Tom Mendes, founder of the Plaza Too boutiques in New York and Connecticut, said he regularly trolls the Web in search of new product and inspiration. “I am an Internet junkie,” said Mendes, whose addiction recently helped him expand his clog business. After posting a message on the store’s Facebook page asking people to respond with their favorite clog brands, Mendes scored a good tip on a new line, although he declined to reveal what it is. “I can’t tell you how often I do little surveys like that,” he said.

Other retailers are turning to current contacts for leads on new ones. John Harris, owner of designer boutique Gregory’s in Dallas, taps his factory connections to find up-and-comers. “When you’ve been going to Italy for a long time, you have people who are your friends and they help you. Most factories are making shoes for different brands, so if you’re doing direct business and someone else manufactures there, [it’s a good entrée to that brand],” he said.

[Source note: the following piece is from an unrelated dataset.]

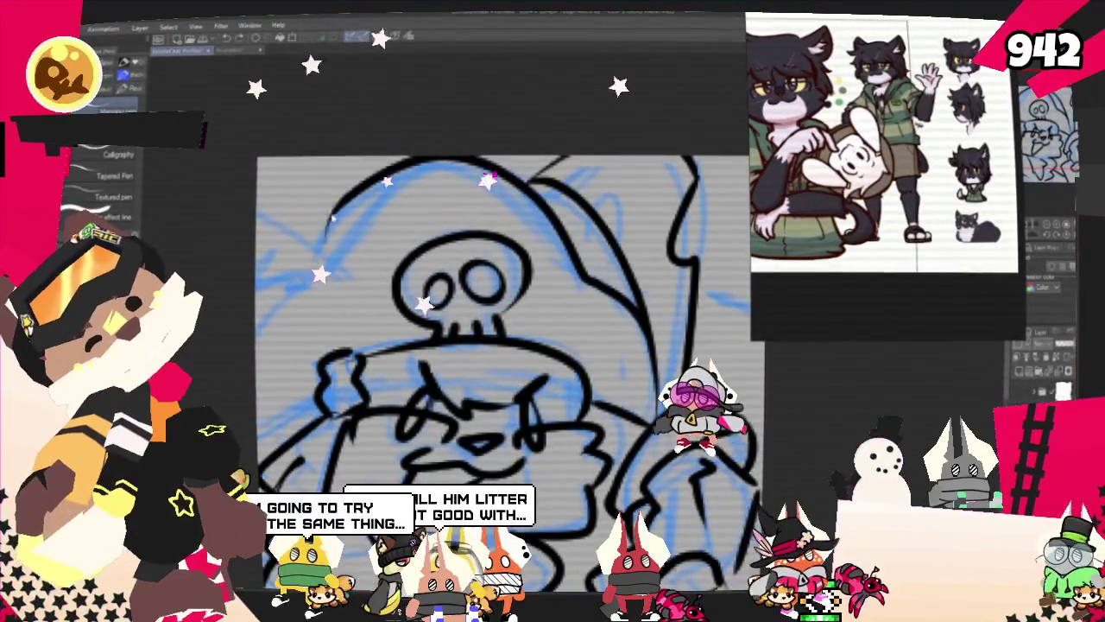
drag(309, 250, 258, 221)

Exclusives are another way Plaza Too is striving to set itself apart in a tough climate. “You have to look at your existing partnerships and see what you can do that could be different,” Mendes said. “It may not be a new brand, but simply [a style] that is new and exclusive to your store.”

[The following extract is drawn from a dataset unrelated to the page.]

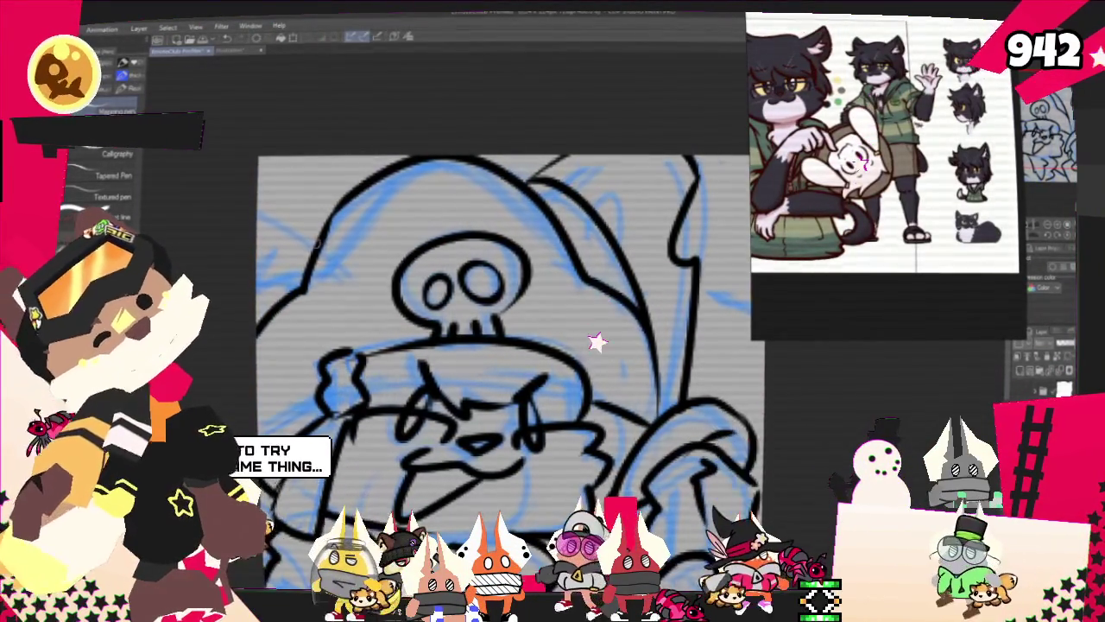
key(ctrl+z)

Gilhart noted that Barneys’ recent exclusive line of eco-friendly Keds designed by Loomstate “was a way to bring newness and innovation to the store at a time when people are really looking at prices.”

If exclusivity is not an option, there are other ways to work with rising designers, retailers said. “I wouldn’t ask a designer to do exclusives for me because I don’t have [multiple] stores,” said Patti Silver, co-owner of Fred Segal Feet in Los Angeles. “But if a new designer’s shoes are exciting, I might make a deal with them.” For example, if certain styles don’t sell through, the designer agrees to swap them out for something else.

Mendes negotiated a consignment agreement when he took on the new H. Williams collection for fall ’09. “It’s a partnership,” he explained. “We are paying for everything we sell, and we’ll see what we can do with the rest.” Mendes said he is open to swapping out unsold pairs for new product. “We are looking to go forward with [the line] — not to say [later that] we sold two pairs and now it’s over.”

Having a strong relationship with designers can also help open doors to new resources when a designer moves on to a new role. “We actually went to see Bally because we knew Brian Atwood is now designing there,” said Chuckies’ Erani.

But Erani noted that despite all the different scouting strategies, uncovering new talent is still hit or miss. “There is really no magic technique for finding creative new designers,” he said.